What we are faced with is, as numerous observers have pointed out, is a perpetual, never-ending war, kind of a general war declared on "bad stuff" - bad people who think bad thoughts about America. This is declared to be an emergency situation, and one that will obviously never end because people will always resent and have bad feelings about the most powerful nation on earth, and thus the crisis is deemed - conveniently for the executive branch - eternal.

In short, this administration wants to argue that we will never, ever, ever be in a rational, analytical prevention phase, but more of one in which an arson unit is trying to come up with detection and preventive standards while the roof is raging on fire above their heads.

I'm not buying it.

Someone's got to tell Mr. Bush the fire's out and that what this country needs more than boogeyman visuals from its attorney general are firm, well-reasoned, coordinated, legal policies to ensure we don't catch fire again. Don't like the surveillance restrictions in FISA, Mr. Attorney General? Well, now's as good a time as any to offer calm rationalizations in front of the cameras of this country, using old, verifiable, truthful instances (the Brooklyn Bridge plot doesn't fly, Mr. Gonzales) or clear-cut, specific hypotheticals in which these "backfilled" rights violations should be legalized to spare us an attack.
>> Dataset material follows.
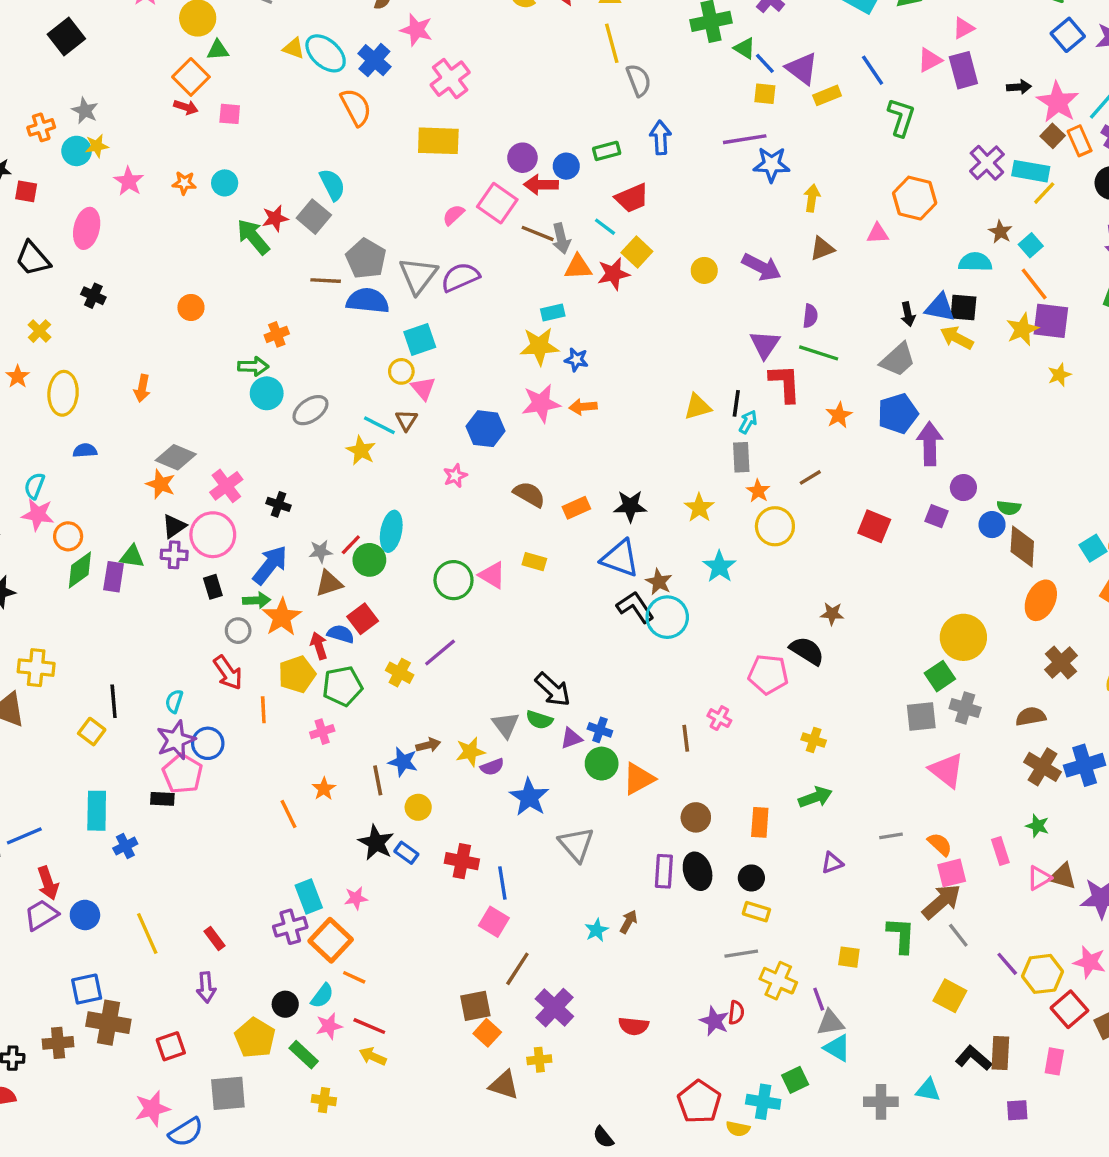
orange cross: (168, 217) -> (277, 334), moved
Then we can have a national conversation about what rights we're willing to give up in the trade-off for personal security. Simply relying on crisis-granted powers - and even those considered by most legal scholars as illegal - is not selling me.
This writer isn't buying it any longer. The question is, will more and more people not buy into the-sky-is-falling don't-think run presentation of the world right now? We'll see. There will be another day of hearings in a week or so. We'll see who's as unflappable as Gonzales.

As for Gonzales, he may be facing a post-post 9/11 world, not the world of 1784 in Versailles. This was a hard sell. If so, he should be glad he wasn't under oath.